The classic and trashbreaker which are intended for hounds. I have owned both are for up to 6 dogs. The flyway and upland are for up to 3 dogs.


----------



## clint (Aug 4, 2006)

all the above is good advice. any collar tritronics makes is great. all the rest is just personal preference.

clint
www.hometownretrievers.com


----------



## birdboy (Feb 9, 2009)

I've had the G3 Sport Basic for about a year and a half and have had no complaints with it. Tritronics make a great product and you cant go wrong with any of them.


----------



## Brad B (Apr 29, 2004)

The Flyway is a perfect starter collar and I'm still using mine for three dogs now. I've had it for about 7 years with no complaints.


----------



## chill5500 (Mar 24, 2009)

I made the mistake of not asking first and bought the Classic G2EXP with the thought I would need it for multiple dogs in the future like with a pointer & retriever.

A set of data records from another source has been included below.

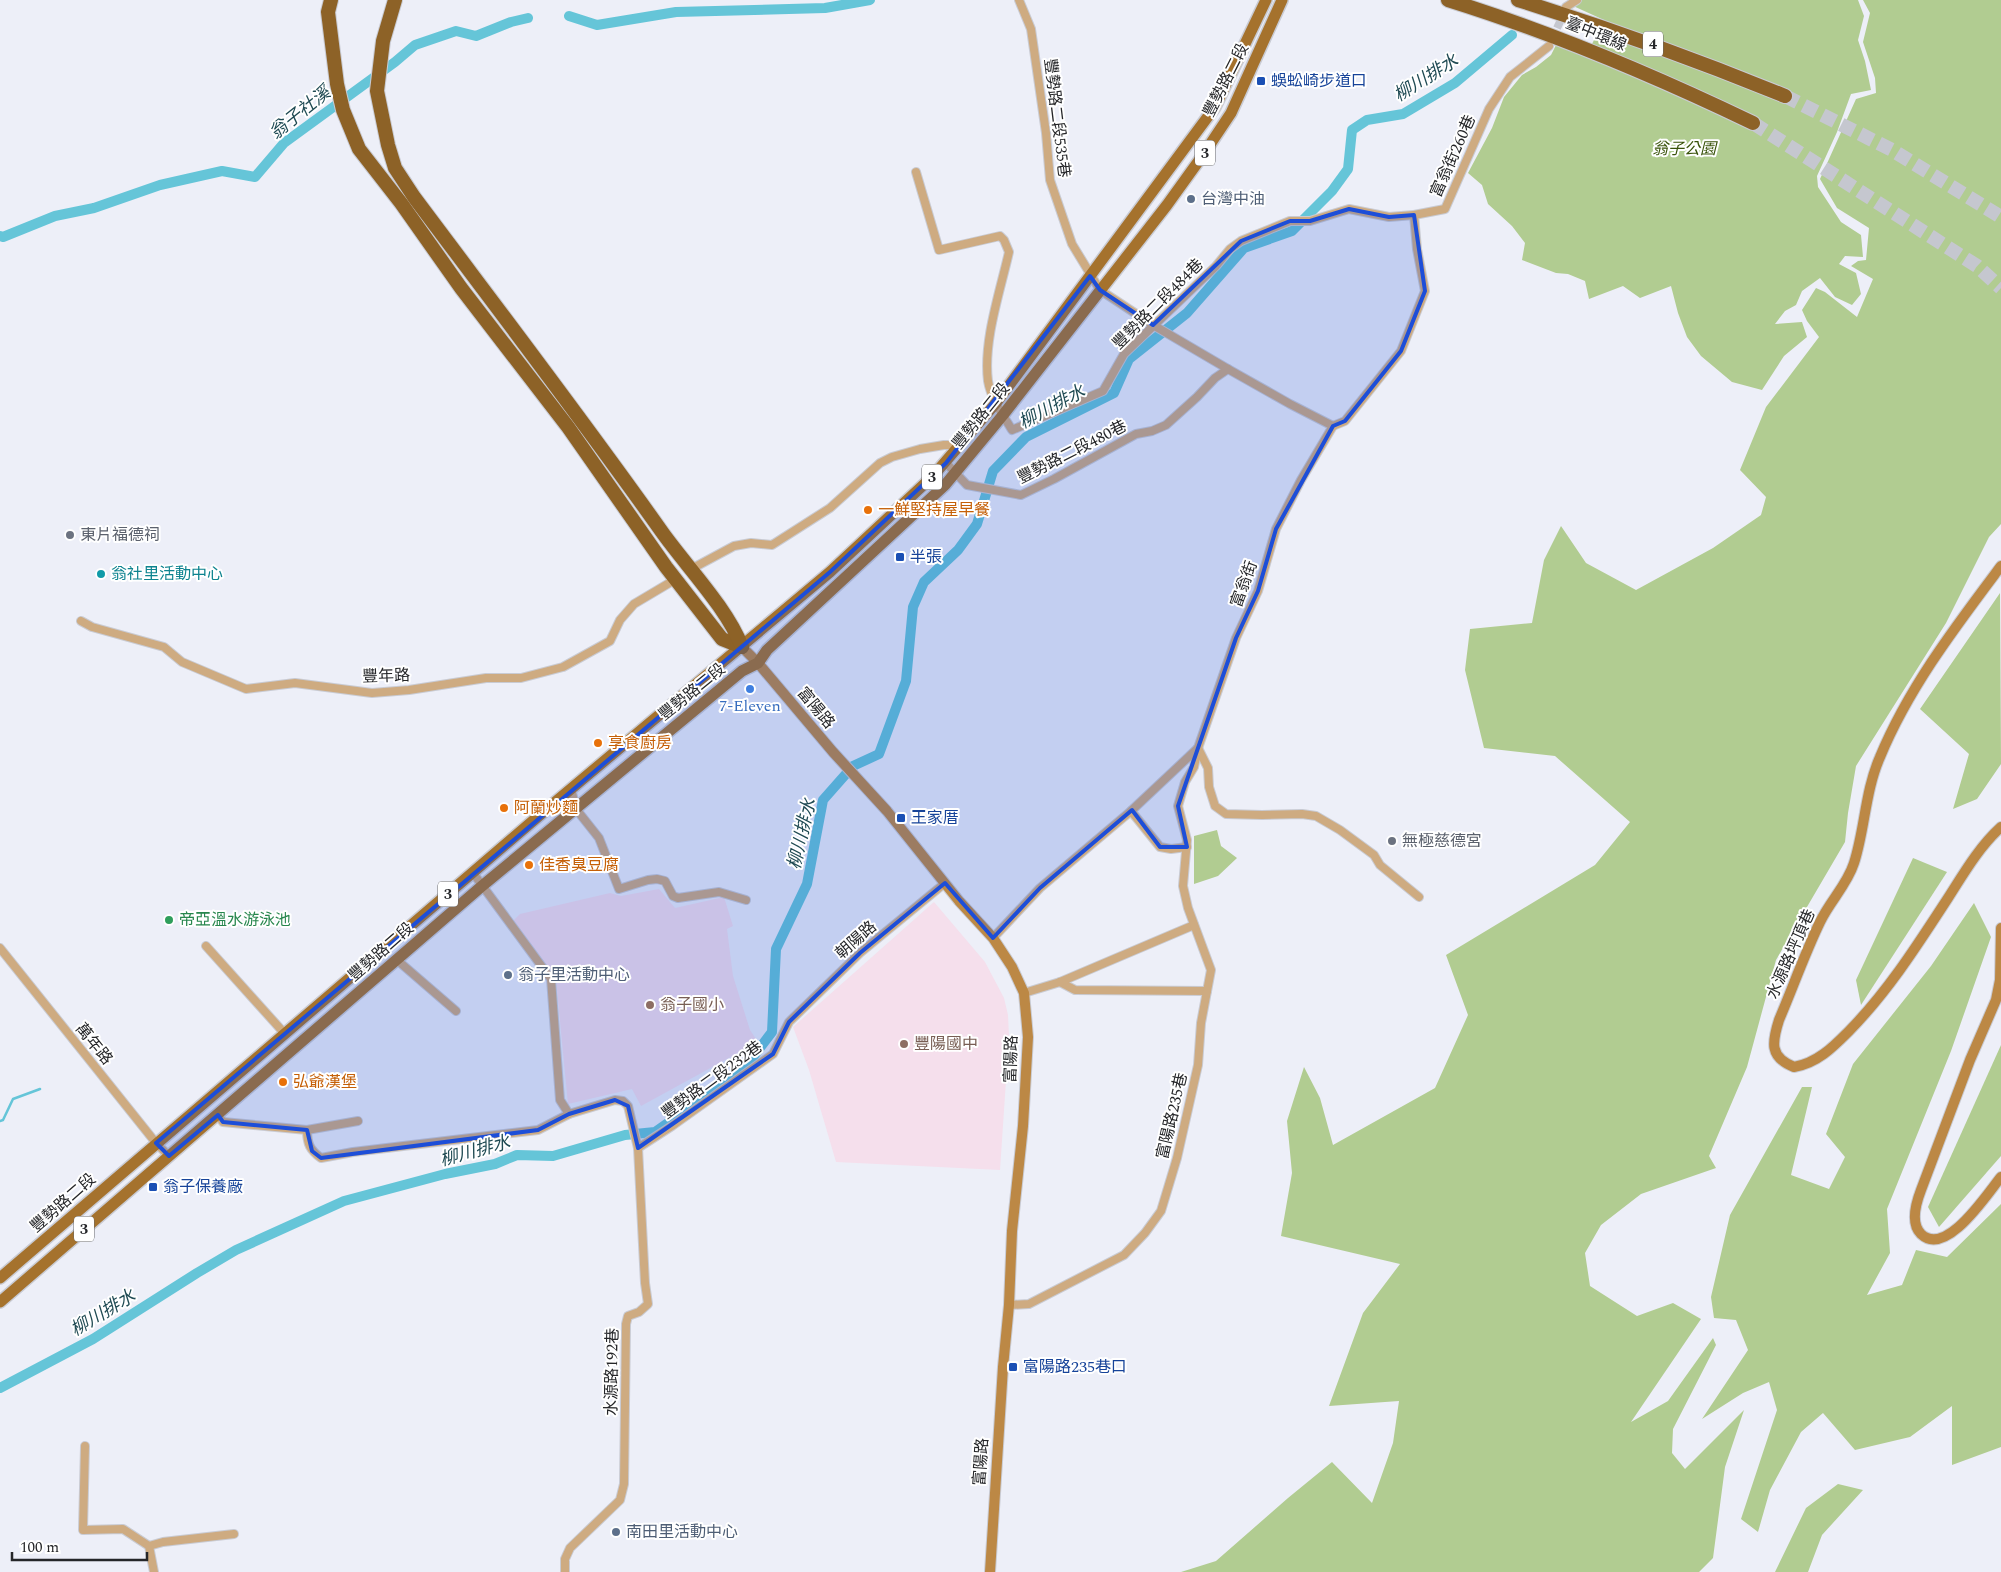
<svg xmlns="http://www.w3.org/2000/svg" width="2001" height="1572" viewBox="0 0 2001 1572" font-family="Spectral,'Noto Sans TC',serif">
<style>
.education{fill:#f5dfec}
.green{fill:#b1cc91}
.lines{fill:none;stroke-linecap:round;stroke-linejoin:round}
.stream{stroke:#65c5d8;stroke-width:2.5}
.canal{stroke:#65c5d8;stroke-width:10}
.street-tunnel{stroke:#c5c7cf;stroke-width:8;stroke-dasharray:8 4;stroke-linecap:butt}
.highway-tunnel{stroke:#c5c7cf;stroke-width:14;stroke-dasharray:14 7;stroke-linecap:butt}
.street-casing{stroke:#c9cbd3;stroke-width:10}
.secondary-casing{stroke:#c9cbd3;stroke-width:12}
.primary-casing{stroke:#c9cbd3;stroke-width:14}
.highway-casing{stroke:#c9cbd3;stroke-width:16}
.street{stroke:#ceab81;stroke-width:8}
.secondary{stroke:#bc8845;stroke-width:10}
.primary{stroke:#a5722d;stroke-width:11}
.highway{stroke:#8d6227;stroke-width:14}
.marked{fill:#1d4ed8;fill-opacity:0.2;stroke:#1d4ed8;stroke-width:4;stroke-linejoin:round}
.transit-dot{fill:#1a4fb4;stroke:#fff;stroke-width:2}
.service-dot{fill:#5c6f8a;stroke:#fff;stroke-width:2}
.food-dot{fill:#e8710a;stroke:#fff;stroke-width:2}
.worship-dot{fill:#6b7280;stroke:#fff;stroke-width:2}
.culture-dot{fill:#0f9aa8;stroke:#fff;stroke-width:2}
.shop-dot{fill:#3f7fe0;stroke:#fff;stroke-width:2}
.leisure-dot{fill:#2e9e5b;stroke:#fff;stroke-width:2}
.education-dot{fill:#8d6e63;stroke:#fff;stroke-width:2}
.labels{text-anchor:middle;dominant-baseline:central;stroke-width:4;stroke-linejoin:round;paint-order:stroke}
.shield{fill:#fff;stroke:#666769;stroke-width:1}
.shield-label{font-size:15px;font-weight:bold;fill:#252629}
.street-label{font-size:16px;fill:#252629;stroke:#fff}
.transit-label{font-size:16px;fill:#164399;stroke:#fff;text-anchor:start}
.park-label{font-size:16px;font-style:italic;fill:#385209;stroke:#fff}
.service-label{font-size:16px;fill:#4e5e75;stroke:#fff;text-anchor:start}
.food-label{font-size:16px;fill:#c56008;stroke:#fff;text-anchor:start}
.worship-label{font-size:16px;fill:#5b616d;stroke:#fff;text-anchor:start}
.culture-label{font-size:16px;fill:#0d838f;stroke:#fff;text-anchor:start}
.shop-label{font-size:16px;fill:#366cbe;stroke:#fff}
.leisure-label{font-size:16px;fill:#27864d;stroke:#fff;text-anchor:start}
.education-label{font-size:16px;fill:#785e54;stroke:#fff;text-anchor:start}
.water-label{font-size:18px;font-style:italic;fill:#1f4a53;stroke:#fff}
</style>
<rect width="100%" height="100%" fill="#edeff8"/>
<g class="education">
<polygon points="659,889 675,908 724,897 733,926 727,929 733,976 750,1030 758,1042 641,1106 632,1089 568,1104 556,980 512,922 520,914 610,893 621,896"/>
<polygon points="934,902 985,962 1004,998 1008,1015 1009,1036 1000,1170 836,1162 809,1070 793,1027"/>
</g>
<g class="green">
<polygon points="1577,0 1858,0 1864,16 1858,40 1865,61 1871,90 1851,94 1837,132 1817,176 1818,187 1841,222 1861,235 1863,257 1845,256 1839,264 1856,273 1861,294 1852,305 1835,297 1820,278 1802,291 1796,305 1785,311 1775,324 1802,322 1807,337 1784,356 1762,390 1732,382 1701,356 1687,337 1678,313 1671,286 1640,298 1623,286 1589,299 1585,281 1568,274 1556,273 1522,260 1525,243 1512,226 1488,204 1482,185 1468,173 1492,128 1504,97 1522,75 1536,67 1551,55 1558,41 1587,54 1604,20 1571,5"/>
<polygon points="1863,0 2001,0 2001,524 1989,537 1946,623 1856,766 1848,813 1845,842 1776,960 1747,1067 1709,1156 1716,1168 1641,1194 1601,1225 1585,1253 1590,1286 1637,1316 1673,1303 1701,1319 1631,1422 1668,1401 1713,1338 1716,1345 1673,1429 1672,1453 1685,1469 1744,1410 1725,1467 1713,1558 1699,1572 1181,1572 1216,1561 1288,1498 1332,1462 1372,1503 1393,1443 1399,1401 1329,1406 1363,1313 1400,1264 1281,1236 1292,1173 1287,1121 1304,1067 1320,1098 1333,1145 1435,1088 1468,1015 1446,955 1595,865 1630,822 1555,756 1484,748 1465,670 1470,629 1532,623 1544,560 1561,526 1586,563 1636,590 1713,548 1761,515 1766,497 1740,470 1766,407 1819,337 1807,321 1802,310 1816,288 1825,292 1857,317 1873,279 1851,266 1858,261 1866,260 1869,228 1837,208 1820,179 1856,99 1876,93 1875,78 1863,42 1870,13"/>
<polygon points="2000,593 2001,764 1977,799 1953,809 1969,754 1920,709"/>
<polygon points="1217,830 1221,846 1237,858 1218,876 1194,884 1194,836"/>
<polygon points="1913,858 1947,872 1861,1005 1856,980"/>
<polygon points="1974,903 1991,937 1951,1051 1887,1209 1890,1253 1867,1295 1902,1285 1916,1250 1947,1257 2001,1204 2001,1447 1952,1465 1952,1406 1910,1437 1855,1450 1823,1413 1801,1432 1770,1490 1758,1532 1741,1519 1777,1410 1769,1382 1743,1393 1702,1419 1748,1350 1736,1320 1714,1318 1711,1297 1730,1215 1802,1087 1812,1087 1791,1175 1829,1189 1845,1157 1826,1134 1853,1064 1931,966"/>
<polygon points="2001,1045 2001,1156 1939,1227 1928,1207"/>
<polygon points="1838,1484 1863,1490 1822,1535 1808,1572 1775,1572 1806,1508"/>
</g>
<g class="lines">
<polyline class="stream" points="0,1121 3,1120 13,1099 40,1089"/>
<g class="canal">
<polyline points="569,16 597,25 676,12 825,8 870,0"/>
<polyline points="0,236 3,237 55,216 94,208 160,185 222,171 255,177 284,143 395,62 415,45 456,31 476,36 511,22 528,18"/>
<polyline points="0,1388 93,1339 197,1273 236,1250 344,1201 445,1174 495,1164 517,1155 553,1156 625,1135 655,1132 743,1070 772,1032 776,949 807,884 823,800 853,766 879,754 906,681 913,607 924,582 958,550 977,524 993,471 1026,437 1114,393 1129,359 1187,313 1244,248 1292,231 1332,191 1348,169 1352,130 1367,120 1403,114 1455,83 1512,35"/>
</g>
<polyline class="street-tunnel" points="1552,39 1564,13"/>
<g class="highway-tunnel">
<polyline points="1785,96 1892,150 2001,217"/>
<polyline points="1753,123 1977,266 2001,288"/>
</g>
<g class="street-casing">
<g id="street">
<polyline points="1019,0 1031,29 1046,133 1050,180 1072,244 1100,290 1153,325 1228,369 1290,404 1333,426"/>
<polyline points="1566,7 1577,0"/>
<path d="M916,172L939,250L1000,236L1004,240L1009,252C1000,292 983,341 988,381C991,399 1003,415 1012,430L1103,391L1124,354L1216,266L1230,249L1241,241L1290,221H1310L1349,209L1389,217L1414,215L1445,209L1489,109L1510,77L1549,46"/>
<polyline points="1333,426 1345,421 1401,351 1425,291 1417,249 1414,215"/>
<polyline points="946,463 967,485 1021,495 1054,479 1136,434 1152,431 1166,425 1197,397 1215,378 1228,369"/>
<polyline points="695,567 734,546 751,543 772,545 830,508 880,463 892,457 920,449 944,445 961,445"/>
<polyline points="81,621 92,627 164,647 182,662 246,689 295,683 372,693 409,690 486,678 521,678 563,667 610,641 620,620 634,604 671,582"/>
<polyline points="1198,748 1208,768 1209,787 1215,806 1226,814 1262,815 1302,814 1316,816 1340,830 1374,855 1380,865 1419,897"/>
<polyline points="571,789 576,809 599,838 619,889 648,880 657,879 665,881 673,896 678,898 719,892 746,900"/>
<polyline points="1131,811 1160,847 1171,849 1187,847"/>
<polyline points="473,873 551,979 560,1100 569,1114"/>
<polyline points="993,938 1040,888 1131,811 1198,748"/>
<polyline points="206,946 285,1034"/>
<polyline points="0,948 156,1143 169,1156"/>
<polyline points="397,960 456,1011"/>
<polyline points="1060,982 1075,990 1207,991"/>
<polyline points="1024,993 1060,982 1194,925"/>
<polyline points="218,1115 223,1122 307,1130 358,1121"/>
<path d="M307,1130C307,1144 310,1150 321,1158L353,1152L538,1130L569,1114L615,1100L623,1101L628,1106L638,1148L645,1283L648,1304L639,1312L628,1316L626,1324L624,1484L620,1500L570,1548L565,1559V1572"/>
<polyline points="638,1148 672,1126 773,1054 789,1022 860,953 945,883"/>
<polyline points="1009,1305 1029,1304 1124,1255 1145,1233 1161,1211 1177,1158 1198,1065 1201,1023 1211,970 1188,908 1183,886 1187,840 1178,806 1185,782 1194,767 1198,748 1236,638 1258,591 1276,529 1301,480 1333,426"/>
<polyline points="85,1446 83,1530 123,1529 149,1546 154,1572"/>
<polyline points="149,1546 163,1542 234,1534"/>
</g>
</g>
<g class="secondary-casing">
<g id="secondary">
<path d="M2001,566C1956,626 1909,687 1880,757C1865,791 1865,829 1854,863C1847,885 1830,901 1820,922C1805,953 1793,987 1779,1020C1772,1042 1769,1057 1794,1067C1818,1063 1834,1046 1850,1030C1889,990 1918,944 1948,898C1964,873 1979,847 2001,827"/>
<polyline points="742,647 758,663 833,752 887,811 959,901 993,938 1012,967 1024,993 1028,1037 1023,1126 1012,1231 1009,1305 1003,1367 990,1572"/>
<path d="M2001,928L2000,980L1996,1000L1970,1060L1921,1190C1916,1203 1910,1223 1921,1234C1946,1258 1987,1194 2001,1177"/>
</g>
</g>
<g class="primary-casing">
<g id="primary">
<polyline points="0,1278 541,814 830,572 933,476 996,403 1215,107 1266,0"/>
<polyline points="0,1302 482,886 742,671 758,663 767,650 945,485 1003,415 1167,205 1203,155 1231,113 1282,0"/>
</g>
</g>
<g class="highway-casing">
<g id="highway">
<polyline points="331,0 328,12 337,84 343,110 359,149 401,203 461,288 568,427 666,567 722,639 742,647"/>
<path d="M395,0L383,41L377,91L388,145L395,168L414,197C497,308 582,419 662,532C687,567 727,608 742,647"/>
<path d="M1448,0C1554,33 1653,75 1753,123"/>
<path d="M1518,0C1608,28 1697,60 1785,96"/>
</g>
</g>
<use href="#street" class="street"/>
<use href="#secondary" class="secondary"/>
<use href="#primary" class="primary"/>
<use href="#highway" class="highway"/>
</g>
<path class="marked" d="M1349,209L1389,217L1414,215L1425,291L1401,351L1345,421L1333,426L1276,529L1258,591L1236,638L1178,806L1187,847H1160L1132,810L1040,888L993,938L945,883L860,953L789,1022L773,1054L638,1148L628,1106L615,1100L569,1114L538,1130L321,1158L312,1151L307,1130L223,1122L218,1115L169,1156L156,1143L830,572L946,463L1090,276L1100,290L1153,325L1241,241L1290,221H1310Z"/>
<g class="transit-dot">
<rect x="1256" y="76" width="10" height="10" rx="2.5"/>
<rect x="895" y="552" width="10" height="10" rx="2.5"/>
<rect x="896" y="813" width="10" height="10" rx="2.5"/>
<rect x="148" y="1182" width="10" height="10" rx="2.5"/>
<rect x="1008" y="1362" width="10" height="10" rx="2.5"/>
</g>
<g class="service-dot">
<circle cx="1191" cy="199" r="5"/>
<circle cx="508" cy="975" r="5"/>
<circle cx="616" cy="1532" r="5"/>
</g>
<g class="food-dot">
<circle cx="868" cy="510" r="5"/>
<circle cx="598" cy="743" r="5"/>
<circle cx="504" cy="808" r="5"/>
<circle cx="529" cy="865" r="5"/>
<circle cx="283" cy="1082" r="5"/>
</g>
<g class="worship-dot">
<circle cx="70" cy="535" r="5"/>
<circle cx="1392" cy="841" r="5"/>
</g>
<circle class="culture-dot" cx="101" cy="574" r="5"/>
<circle class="shop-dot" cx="750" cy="689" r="5"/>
<circle class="leisure-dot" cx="169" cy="920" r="5"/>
<g class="education-dot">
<circle cx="650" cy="1005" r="5"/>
<circle cx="904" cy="1044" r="5"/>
</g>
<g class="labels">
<g class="shield">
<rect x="1643" y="31.5" width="20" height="25" rx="4"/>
<rect x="1195" y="140.5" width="20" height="25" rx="4"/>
<rect x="922" y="464.5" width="20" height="25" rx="4"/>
<rect x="438" y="881.5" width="20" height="25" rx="4"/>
<rect x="74" y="1216.5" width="20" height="25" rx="4"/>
</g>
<g class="shield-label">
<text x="1653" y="44">4</text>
<text x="1205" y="153">3</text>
<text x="932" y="477">3</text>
<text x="448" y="894">3</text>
<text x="84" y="1229">3</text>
</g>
<g class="street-label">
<text transform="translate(1596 34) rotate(22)">臺中環線</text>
<text transform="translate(1226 80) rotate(-63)">豐勢路二段</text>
<text transform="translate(1057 118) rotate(83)">豐勢路二段535巷</text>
<text transform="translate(1453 156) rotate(-66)">富翁街260巷</text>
<text transform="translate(1158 304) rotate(-45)">豐勢路二段484巷</text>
<text transform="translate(981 416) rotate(-51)">豐勢路二段</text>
<text transform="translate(1072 452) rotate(-27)">豐勢路二段480巷</text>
<text transform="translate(1244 584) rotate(-70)">富翁街</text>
<text transform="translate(386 676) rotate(-2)">豐年路</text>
<text transform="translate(692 692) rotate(-39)">豐勢路二段</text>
<text transform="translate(816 708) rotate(50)">富陽路</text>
<text transform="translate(856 940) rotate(-41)">朝陽路</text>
<text transform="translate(381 952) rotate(-41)">豐勢路二段</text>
<text transform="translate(1791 954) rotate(-66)">水源路坪頂巷</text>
<text transform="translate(94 1044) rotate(51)">萬年路</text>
<text transform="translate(1011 1059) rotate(-88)">富陽路</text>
<text transform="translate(712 1080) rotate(-36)">豐勢路二段232巷</text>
<text transform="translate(1172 1116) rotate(-77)">富陽路235巷</text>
<text transform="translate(63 1203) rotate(-41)">豐勢路二段</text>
<text transform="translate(612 1372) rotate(-89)">水源路192巷</text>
<text transform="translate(981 1462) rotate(-86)">富陽路</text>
</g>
<g class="transit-label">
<text x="1271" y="81">蜈蚣崎步道口</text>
<text x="910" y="557">半張</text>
<text x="911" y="818">王家厝</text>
<text x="163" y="1187">翁子保養廠</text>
<text x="1023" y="1367">富陽路235巷口</text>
</g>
<g class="park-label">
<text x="1684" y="149">翁子公園</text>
</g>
<g class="service-label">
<text x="1201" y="199">台灣中油</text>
<text x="518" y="975">翁子里活動中心</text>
<text x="626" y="1532">南田里活動中心</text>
</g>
<g class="food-label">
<text x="878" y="510">一鮮堅持屋早餐</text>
<text x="608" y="743">享食廚房</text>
<text x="514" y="808">阿蘭炒麵</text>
<text x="539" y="865">佳香臭豆腐</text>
<text x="293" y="1082">弘爺漢堡</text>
</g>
<g class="worship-label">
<text x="80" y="535">東片福德祠</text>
<text x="1402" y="841">無極慈德宮</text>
</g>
<g class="culture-label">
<text x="111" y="574">翁社里活動中心</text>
</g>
<g class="shop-label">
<text x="750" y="706">7-Eleven</text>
</g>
<g class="leisure-label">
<text x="179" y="920">帝亞溫水游泳池</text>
</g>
<g class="education-label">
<text x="660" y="1005">翁子國小</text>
<text x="914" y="1044">豐陽國中</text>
</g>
<g class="water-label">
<text transform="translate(1426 78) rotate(-32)">柳川排水</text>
<text transform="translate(300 113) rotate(-39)">翁子社溪</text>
<text transform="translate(1052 407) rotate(-28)">柳川排水</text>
<text transform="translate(802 834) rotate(-77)">柳川排水</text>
<text transform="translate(475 1151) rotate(-15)">柳川排水</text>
<text transform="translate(103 1313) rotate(-31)">柳川排水</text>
</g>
</g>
<path d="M12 1552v8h135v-8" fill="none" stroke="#252629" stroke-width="2.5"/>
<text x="20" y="1552" font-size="15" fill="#252629" stroke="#ffffff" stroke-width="4" paint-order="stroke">100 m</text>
</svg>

I have recently learned that it has no momentary or (nick) as trainers call it only continuous if thats how u spell it. But I still use it and it works great just not perfectly suited for retriever training.


----------



## Guest (Mar 24, 2009)

A lot of us hardly use momentary. You can simulate a nick with a quick tap of the continuous button. It's not THAT much different that you really need the momentary button. So you should be just fine. I have had some more sensitive dogs, where I will put it on momentary, but in your case, you can just dial down a level and do the simulated nick with the continuous button...

-K


----------